Esami Diagnostici Maschili


VISITA ANDROLOGICA

Come nel caso della visita ginecologica, la visita andrologica prevede dapprima un'accurata indagine anamnestica sulla storia clinica del paziente che permette di procedere, in un secondo momento, con la visita vera e propria volta ad indagare i caratteri sessuali primari e secondari dell'uomo e ad escludere potenziali cause di infertilità.

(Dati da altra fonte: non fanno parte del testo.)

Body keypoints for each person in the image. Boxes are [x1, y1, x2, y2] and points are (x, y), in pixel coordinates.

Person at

ESAME DEL LIQUIDO SEMINALE

Comprende la valutazione di parametri macroscopici (aspetto, viscosità, fluidificazione) e microscopici (concentrazione nemaspermica, numero totale di spermatozoi per eiaculato, percentuale di motilità differenziata per tipo di motilità e la morfologia nemaspermica, leucociti, emazie, corpuscoli prostatici, cellule epiteliali, zone di spermioagglutinazione) dell'eiaculato raccolto dal paziente dopo un periodo di astinenza compreso tra i 2-5 giorni.

TEST DI SEPARAZIONE NEMASPERMICA

È una tecnica diagnostica che permette, mediante il lavaggio del plasma seminale, di selezionare gli spermatozoi "migliori" per motilità e morfologia. Questo test può essere eseguito mediante la tecnica "Swim-up" che valuta la motilità secondo migrazione ascendente oppure mediante "Separazione su gradiente di densità (o "Pure sperm") che valuta la densità specifica e la motilità.

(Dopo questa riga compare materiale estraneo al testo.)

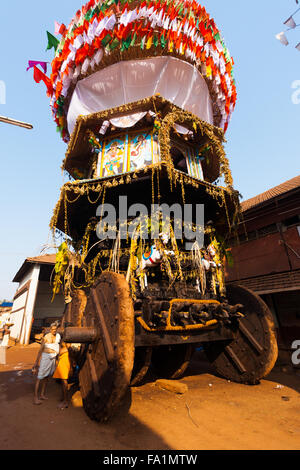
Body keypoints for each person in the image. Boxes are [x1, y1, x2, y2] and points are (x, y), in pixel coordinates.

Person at [32, 322, 61, 405]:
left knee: (47, 377)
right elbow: (40, 350)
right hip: (45, 358)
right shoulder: (46, 337)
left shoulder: (58, 336)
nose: (54, 331)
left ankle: (42, 395)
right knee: (39, 377)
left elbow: (57, 347)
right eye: (52, 329)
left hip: (52, 359)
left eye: (55, 329)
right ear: (50, 329)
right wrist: (36, 362)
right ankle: (35, 398)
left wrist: (57, 360)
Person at [53, 341, 71, 409]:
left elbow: (60, 352)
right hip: (63, 363)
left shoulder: (67, 347)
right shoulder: (65, 347)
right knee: (63, 382)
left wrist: (61, 349)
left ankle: (65, 402)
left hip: (64, 364)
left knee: (64, 382)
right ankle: (63, 398)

TEST DI FRAMMENTAZIONE DEL DNA SPERMATICO

Valuta la presenza di alterazioni nel DNA spermatico che, quando presenti, possono interferire negativamente sul risultato finale della fecondazione. Queste frammentazioni vengono ricercate mediante l'utilizzo di enzimi che legano nucleotidi marcati nei punti di rottura della doppia elica del DNA. Sono considerate patologiche percentuali di spermatozoi con frammentazioni del DNA superiori al 20-30%.

F.I.S.H.

È un'analisi genetica effettuata sul campione di liquido seminale volta alla ricerca, nelle cellule spermatiche, di anomalie cromosomali numeriche (13, 18, 21, X e Y). L'analisi avviene mediante l'utilizzo di sonde marcate che legano in maniera specifica il DNA degli spermatozoi e vengono successivamente visualizzate mediante microscopia a fluorescenza.

ESAME MICROBIOLOGICO DEL LIQUIDO SEMINALE

Insieme all'urinocultura e ai tamponi uretrali, questo esame è utile nella ricerca di processi infiammatori che possono interferire col processo della fecondazione.

ECOGRAFIA SCROTALE

Particolarmente indicata per la valutazione del volume testicolare e di eventuali anomalie dello sviluppo (come patologie epididimali, neoplasie, varicocele). Tale metodica si può associare alla tecnologia doppler per la valutazione dell'entità del varicocele. L'ecografia, condotta per via trans-rettale, può invece fornire informazioni utili nella valutazione di vescichette seminali, vasi deferenti, prostata e vie seminali distali.

BIOPSIA TESTICOLARE

Utile sia per differenziare le azoo/oligozoo-spermie (ostruttive e non ostruttive), sia con lo scopo terapeutico ricorrendo alla crioconservazione del tessuto testicolare questa indagine può essere effettuata sia esternamente sia per via transcutanea con ago tipo Tru-Cut.

DEFERENTOVESCICOLOGRAFIA

Esame radiografico che valuta morfologia e pervietà delle vie seminali distali.